----- Extracted data -----

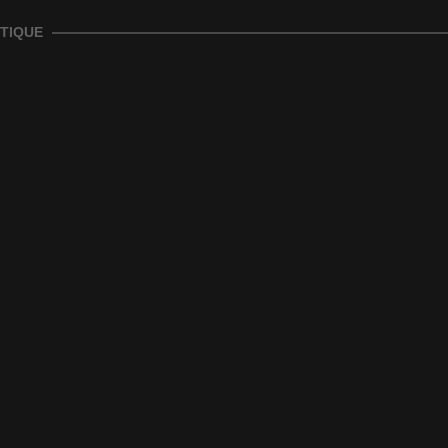
TIQUE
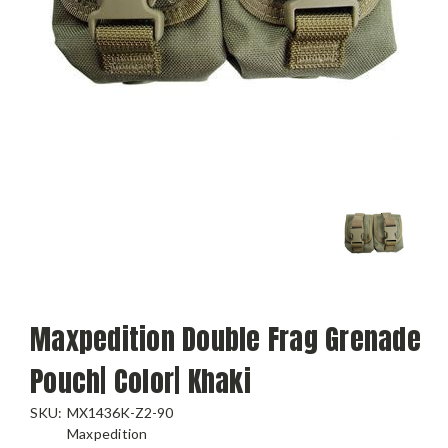
Maxpedition Double Frag Grenade
Pouch| Color| Khaki
SKU:
MX1436K-Z2-90
Maxpedition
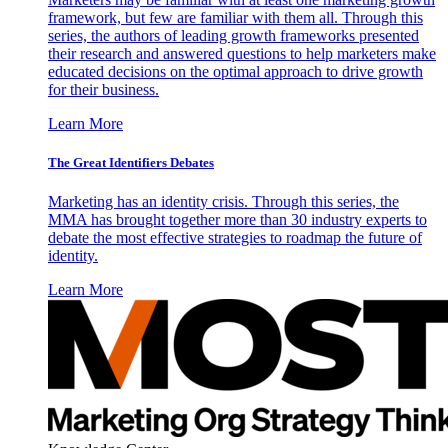
framework, but few are familiar with them all. Through this
series, the authors of leading growth frameworks presented
their research and answered questions to help marketers make
educated decisions on the optimal approach to drive growth
for their business.
Learn More
The Great Identifiers Debates
Marketing has an identity crisis. Through this series, the
MMA has brought together more than 30 industry experts to
debate the most effective strategies to roadmap the future of
identity.
Learn More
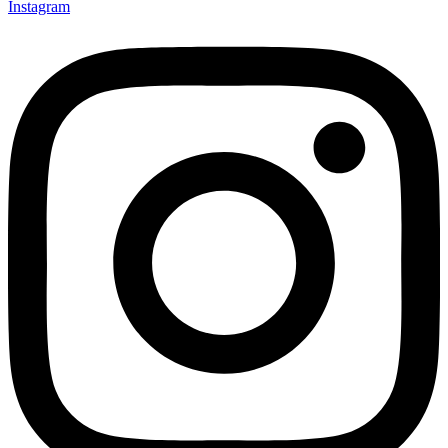
Instagram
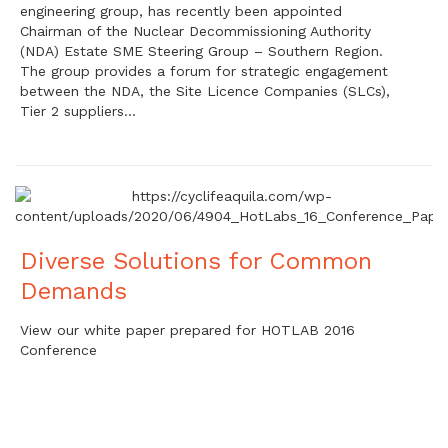
engineering group, has recently been appointed
Chairman of the Nuclear Decommissioning Authority
(NDA) Estate SME Steering Group – Southern Region.
The group provides a forum for strategic engagement
between the NDA, the Site Licence Companies (SLCs),
Tier 2 suppliers…
Diverse Solutions for Common
Demands
View our white paper prepared for HOTLAB 2016
Conference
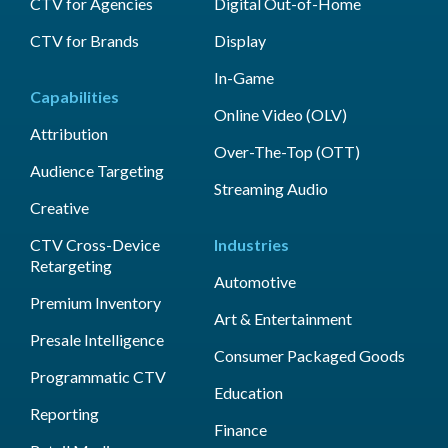
CTV for Agencies
Digital Out-of-Home
CTV for Brands
Display
In-Game
Capabilities
Online Video (OLV)
Attribution
Over-The-Top (OTT)
Audience Targeting
Streaming Audio
Creative
CTV Cross-Device
Industries
Retargeting
Automotive
Premium Inventory
Art & Entertainment
Presale Intelligence
Consumer Packaged Goods
Programmatic CTV
Education
Reporting
Finance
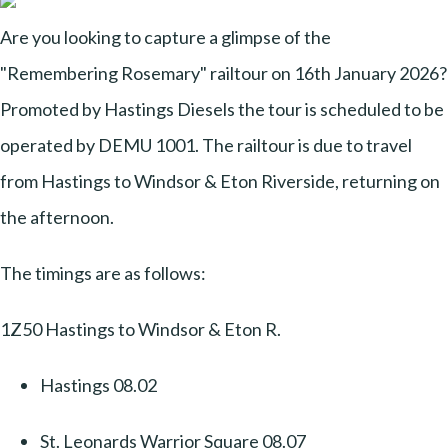
Are you looking to capture a glimpse of the
"Remembering Rosemary" railtour on 16th January 2026?
Promoted by Hastings Diesels the tour is scheduled to be
operated by DEMU 1001. The railtour is due to travel
from Hastings to Windsor & Eton Riverside, returning on
the afternoon.
The timings are as follows:
1Z50 Hastings to Windsor & Eton R.
Hastings 08.02
St. Leonards Warrior Square 08.07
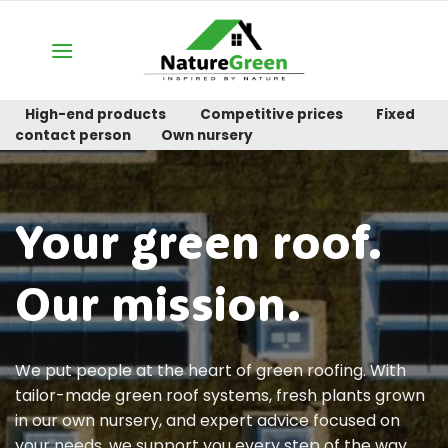
Skip
to
content
High-end products
Competitive prices
Fixed
contact person
Own nursery
Your green roof.
Our mission.
We put people at the heart of green roofing. With
tailor-made green roof systems, fresh plants grown
in our own nursery, and expert advice focused on
your needs, we support you every step of the way.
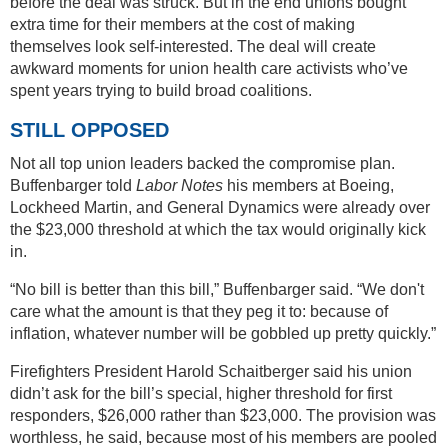
before the deal was struck. But in the end unions bought
extra time for their members at the cost of making
themselves look self-interested. The deal will create
awkward moments for union health care activists who’ve
spent years trying to build broad coalitions.
STILL OPPOSED
Not all top union leaders backed the compromise plan.
Buffenbarger told
Labor Notes
his members at Boeing,
Lockheed Martin, and General Dynamics were already over
the $23,000 threshold at which the tax would originally kick
in.
“No bill is better than this bill,” Buffenbarger said. “We don't
care what the amount is that they peg it to: because of
inflation, whatever number will be gobbled up pretty quickly.”
Firefighters President Harold Schaitberger said his union
didn’t ask for the bill’s special, higher threshold for first
responders, $26,000 rather than $23,000. The provision was
worthless, he said, because most of his members are pooled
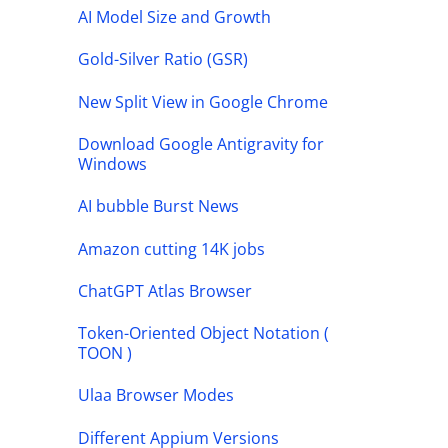
AI Model Size and Growth
Gold-Silver Ratio (GSR)
New Split View in Google Chrome
Download Google Antigravity for
Windows
AI bubble Burst News
Amazon cutting 14K jobs
ChatGPT Atlas Browser
Token-Oriented Object Notation (
TOON )
Ulaa Browser Modes
Different Appium Versions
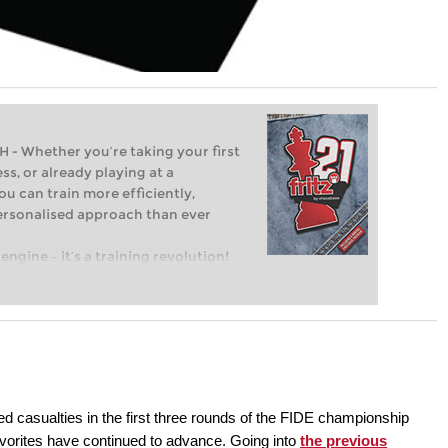
Whether you’re taking your first
ss, or already playing at a
ou can train more efficiently,
personalised approach than ever
engine – it’s a training revolution!
t steps into the world of club chess,
ent level: with FRITZ, you can train
 and with a more personalised
ed casualties in the first three rounds of the FIDE championship
avorites have continued to advance. Going into
the previous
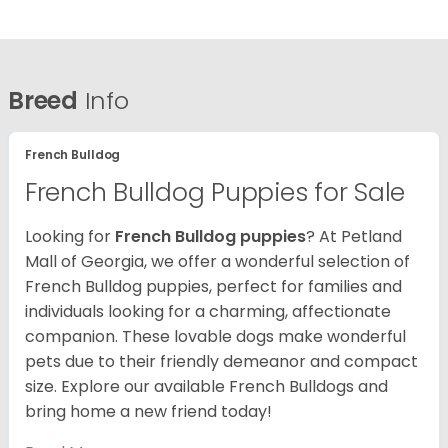
Breed
Info
French Bulldog
French Bulldog Puppies for Sale
Looking for
French Bulldog puppies
? At Petland
Mall of Georgia, we offer a wonderful selection of
French Bulldog puppies, perfect for families and
individuals looking for a charming, affectionate
companion. These lovable dogs make wonderful
pets due to their friendly demeanor and compact
size. Explore our available French Bulldogs and
bring home a new friend today!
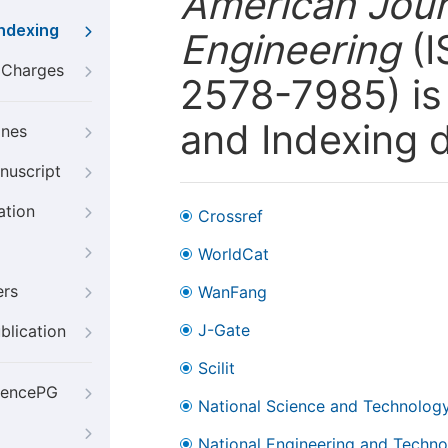
American Jour
Indexing
Engineering
(I
g Charges
2578-7985) is 
and Indexing 
ines
nuscript
ation
Crossref
WorldCat
ers
WanFang
J-Gate
blication
Scilit
iencePG
National Science and Technology
National Engineering and Technol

-----

Goal of the exercise.
What is needed is every entry above, repeated exactly, with the pictures dropped.

Exercise output.
TIQUE
Maxpedition Double Frag Grenade
Pouch| Color| Khaki
SKU:
MX1436K-Z2-90
Maxpedition
framework, but few are familiar with them all. Through this
series, the authors of leading growth frameworks presented
their research and answered questions to help marketers make
educated decisions on the optimal approach to drive growth
for their business.
Learn More
The Great Identifiers Debates
Marketing has an identity crisis. Through this series, the
MMA has brought together more than 30 industry experts to
debate the most effective strategies to roadmap the future of
identity.
Learn More
Instagram
engineering group, has recently been appointed
Chairman of the Nuclear Decommissioning Authority
(NDA) Estate SME Steering Group – Southern Region.
The group provides a forum for strategic engagement
between the NDA, the Site Licence Companies (SLCs),
Tier 2 suppliers…
Diverse Solutions for Common
Demands
View our white paper prepared for HOTLAB 2016
Conference
CTV for Agencies
Digital Out-of-Home
CTV for Brands
Display
In-Game
Capabilities
Online Video (OLV)
Attribution
Over-The-Top (OTT)
Audience Targeting
Streaming Audio
Creative
CTV Cross-Device
Industries
Retargeting
Automotive
Premium Inventory
Art & Entertainment
Presale Intelligence
Consumer Packaged Goods
Programmatic CTV
Education
Reporting
Finance
Are you looking to capture a glimpse of the
"Remembering Rosemary" railtour on 16th January 2026?
Promoted by Hastings Diesels the tour is scheduled to be
operated by DEMU 1001. The railtour is due to travel
from Hastings to Windsor & Eton Riverside, returning on
the afternoon.
The timings are as follows:
1Z50 Hastings to Windsor & Eton R.
Hastings 08.02
St. Leonards Warrior Square 08.07
Skip
to
content
High-end products
Competitive prices
Fixed
contact person
Own nursery
Your green roof.
Our mission.
We put people at the heart of green roofing. With
tailor-made green roof systems, fresh plants grown
in our own nursery, and expert advice focused on
your needs, we support you every step of the way.
before the deal was struck. But in the end unions bought
extra time for their members at the cost of making
themselves look self-interested. The deal will create
awkward moments for union health care activists who’ve
spent years trying to build broad coalitions.
STILL OPPOSED
Not all top union leaders backed the compromise plan.
Buffenbarger told
Labor Notes
his members at Boeing,
Lockheed Martin, and General Dynamics were already over
the $23,000 threshold at which the tax would originally kick
in.
“No bill is better than this bill,” Buffenbarger said. “We don't
care what the amount is that they peg it to: because of
inflation, whatever number will be gobbled up pretty quickly.”
Firefighters President Harold Schaitberger said his union
didn’t ask for the bill’s special, higher threshold for first
responders, $26,000 rather than $23,000. The provision was
worthless, he said, because most of his members are pooled
AI Model Size and Growth
Gold-Silver Ratio (GSR)
New Split View in Google Chrome
Download Google Antigravity for
Windows
AI bubble Burst News
Amazon cutting 14K jobs
ChatGPT Atlas Browser
Token-Oriented Object Notation (
TOON )
Ulaa Browser Modes
Different Appium Versions
Whether you’re taking your first
ss, or already playing at a
ou can train more efficiently,
personalised approach than ever
engine – it’s a training revolution!
t steps into the world of club chess,
ent level: with FRITZ, you can train
 and with a more personalised
ed casualties in the first three rounds of the FIDE championship
avorites have continued to advance. Going into
the previous
Breed
Info
French Bulldog
French Bulldog Puppies for Sale
Looking for
French Bulldog puppies
? At Petland
Mall of Georgia, we offer a wonderful selection of
French Bulldog puppies, perfect for families and
individuals looking for a charming, affectionate
companion. These lovable dogs make wonderful
pets due to their friendly demeanor and compact
size. Explore our available French Bulldogs and
bring home a new friend today!
American Jour
Indexing
Engineering
(I
g Charges
2578-7985) is 
and Indexing 
ines
nuscript
ation
Crossref
WorldCat
ers
WanFang
J-Gate
blication
Scilit
iencePG
National Science and Technology
National Engineering and Technol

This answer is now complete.